This technology is a small, low-power speech recognizer that enables speech interfaces on devices where an internet connection is unavailable, unreliable, slow, or power-constrained, or where low latency is desired. This is useful to small embedded systems, such as wearable devices, that can benefit from speech interfaces but are highly power-constrained and cannot adopt hardware automatic speech recognition (ASR).
Many consumer electronic devices and computer applications make use of speech interfaces. For small embedded systems such as wearable devices, it is desirable to shrink the size and power footprint of speech recognition capabilities below what is possible with current computing technology. Existing methods for ASR in embedded system are either implemented on low-power processors that do not allow for sophisticated speech models, or use cloud services that are reliant on Internet connectivity. The Inventors have developed a special-purpose architecture for speech processing that applies algorithmic techniques and integrated circuit (IC) technology to produce small, low-power speech recognizers that enable sophisticated speech interfaces on devices where an internet connection is unavailable.
At a high level, the algorithms used by this ASR engine are similar to a typical software implementation.
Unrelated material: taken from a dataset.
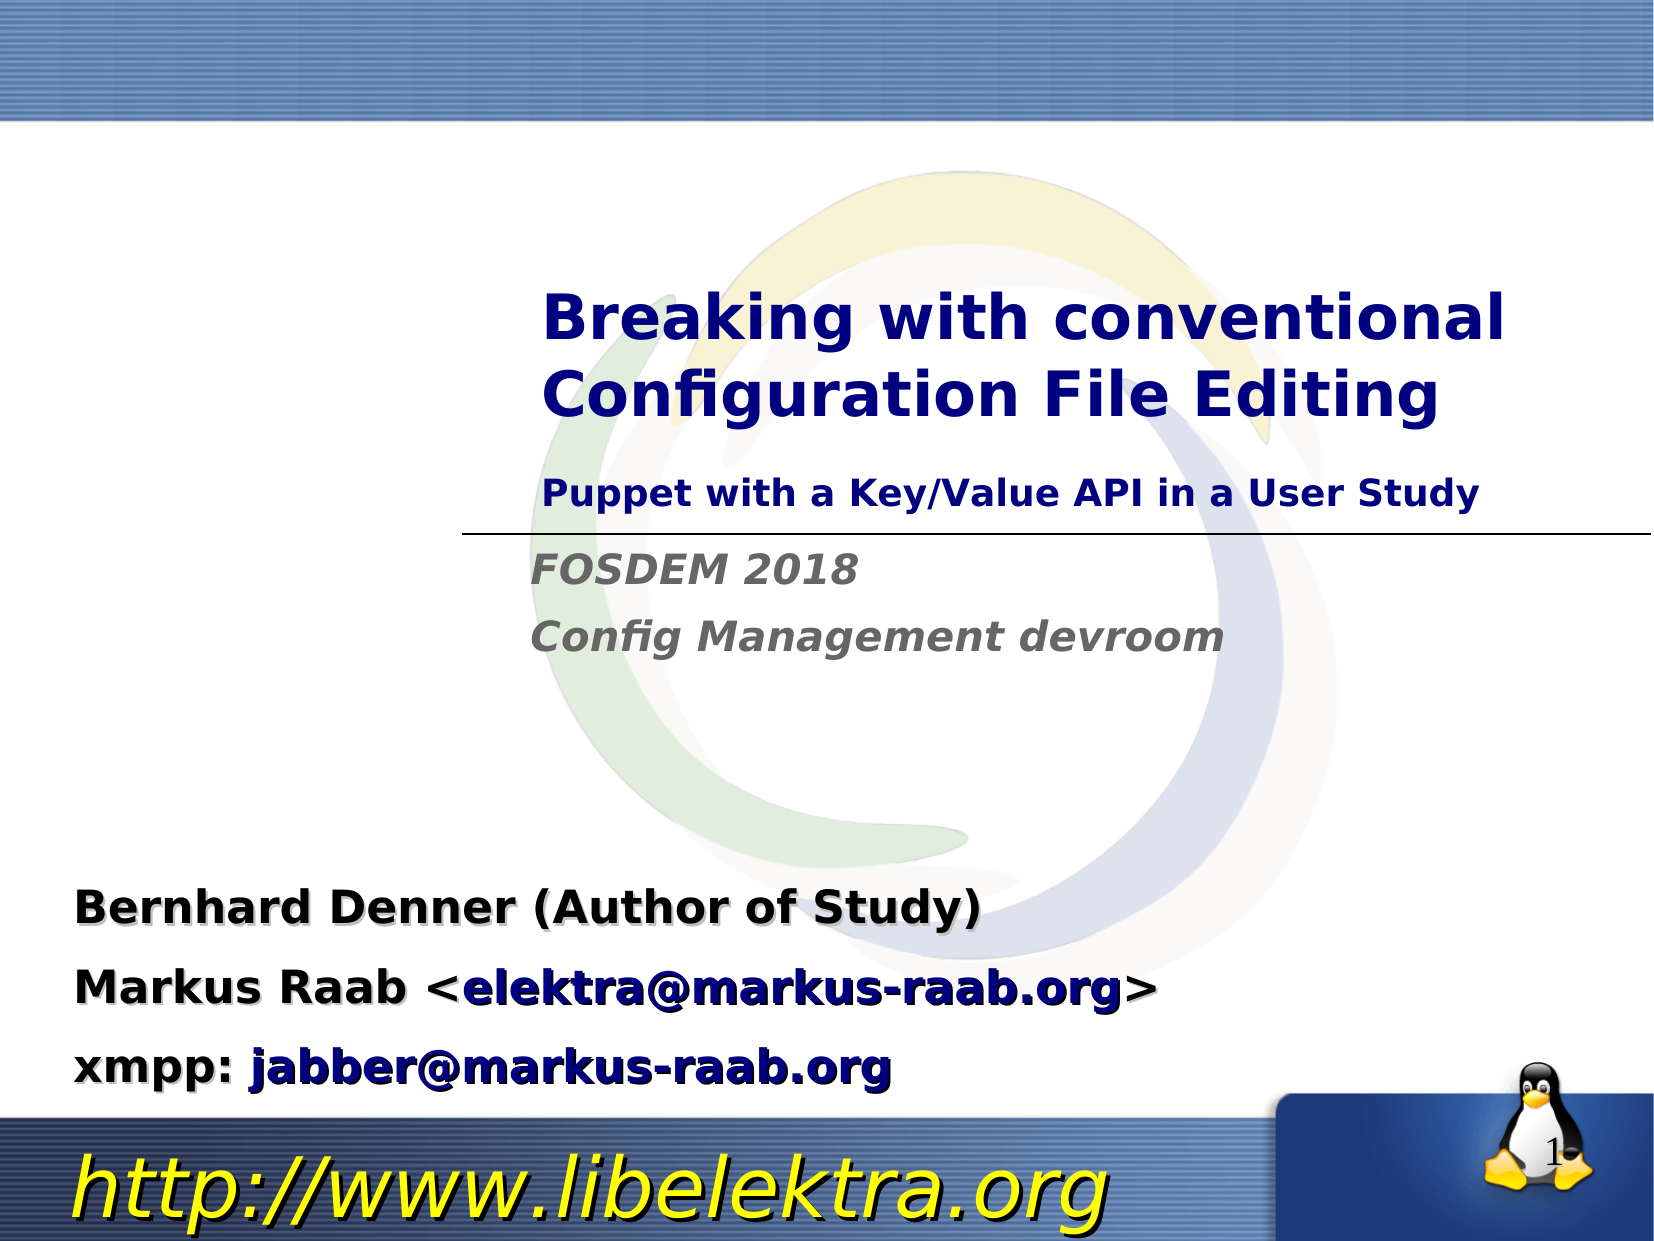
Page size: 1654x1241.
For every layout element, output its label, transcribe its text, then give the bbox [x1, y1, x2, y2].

It searches a hidden Markov model (HMM) specified by weighted finite-state transducer (WFST) and deep neural network (DNN) statistical models. An audio waveform is split into frames, each of which is transformed into a high-dimensional feature space. The likelihoods of these feature vectors with respect to the acoustic models are evaluated by a fully-connected, feed-forward DNN. A Viterbi search maintains a set of active hypothesis and combines these likelihoods with transition probabilities from the WFST. At the end of an utterance, the most likely hypothesis is converted to a sequence of words.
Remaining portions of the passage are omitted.